What you have to do
Without the pictures, output the lines of the material from the very first through the one that holds "- **Type Safety**: Full".

Dataset
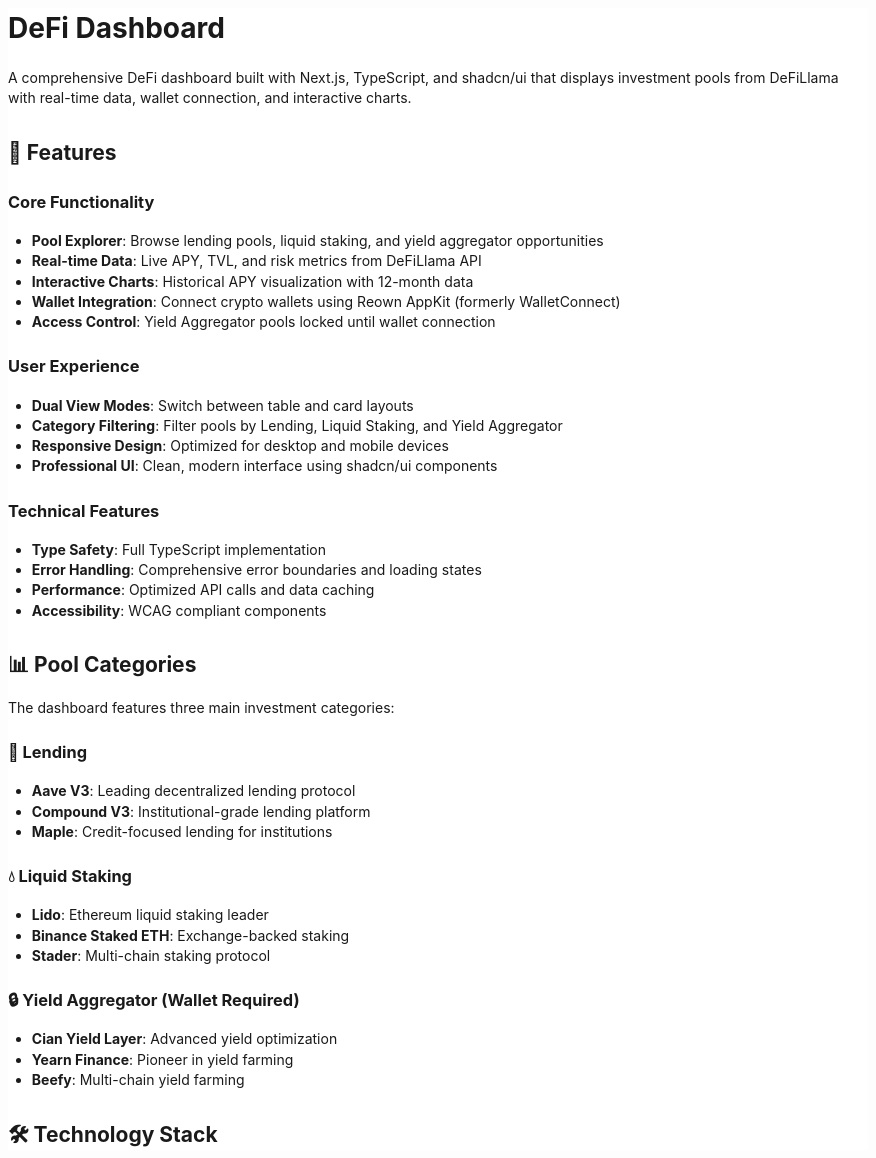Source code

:# DeFi Dashboard

A comprehensive DeFi dashboard built with Next.js, TypeScript, and shadcn/ui that displays investment pools from DeFiLlama with real-time data, wallet connection, and interactive charts.

## 🚀 Features

### Core Functionality
- **Pool Explorer**: Browse lending pools, liquid staking, and yield aggregator opportunities
- **Real-time Data**: Live APY, TVL, and risk metrics from DeFiLlama API
- **Interactive Charts**: Historical APY visualization with 12-month data
- **Wallet Integration**: Connect crypto wallets using Reown AppKit (formerly WalletConnect)
- **Access Control**: Yield Aggregator pools locked until wallet connection

### User Experience
- **Dual View Modes**: Switch between table and card layouts
- **Category Filtering**: Filter pools by Lending, Liquid Staking, and Yield Aggregator
- **Responsive Design**: Optimized for desktop and mobile devices
- **Professional UI**: Clean, modern interface using shadcn/ui components

### Technical Features
- **Type Safety**: Full TypeScript implementation
- **Error Handling**: Comprehensive error boundaries and loading states
- **Performance**: Optimized API calls and data caching
- **Accessibility**: WCAG compliant components

## 📊 Pool Categories

The dashboard features three main investment categories:

### 🏦 Lending
- **Aave V3**: Leading decentralized lending protocol
- **Compound V3**: Institutional-grade lending platform
- **Maple**: Credit-focused lending for institutions

### 💧 Liquid Staking
- **Lido**: Ethereum liquid staking leader
- **Binance Staked ETH**: Exchange-backed staking
- **Stader**: Multi-chain staking protocol

### 🔒 Yield Aggregator (Wallet Required)
- **Cian Yield Layer**: Advanced yield optimization
- **Yearn Finance**: Pioneer in yield farming
- **Beefy**: Multi-chain yield farming

## 🛠 Technology Stack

Written solution
Source code

:# DeFi Dashboard

A comprehensive DeFi dashboard built with Next.js, TypeScript, and shadcn/ui that displays investment pools from DeFiLlama with real-time data, wallet connection, and interactive charts.

## 🚀 Features

### Core Functionality
- **Pool Explorer**: Browse lending pools, liquid staking, and yield aggregator opportunities
- **Real-time Data**: Live APY, TVL, and risk metrics from DeFiLlama API
- **Interactive Charts**: Historical APY visualization with 12-month data
- **Wallet Integration**: Connect crypto wallets using Reown AppKit (formerly WalletConnect)
- **Access Control**: Yield Aggregator pools locked until wallet connection

### User Experience
- **Dual View Modes**: Switch between table and card layouts
- **Category Filtering**: Filter pools by Lending, Liquid Staking, and Yield Aggregator
- **Responsive Design**: Optimized for desktop and mobile devices
- **Professional UI**: Clean, modern interface using shadcn/ui components

### Technical Features
- **Type Safety**: Full TypeScript implementation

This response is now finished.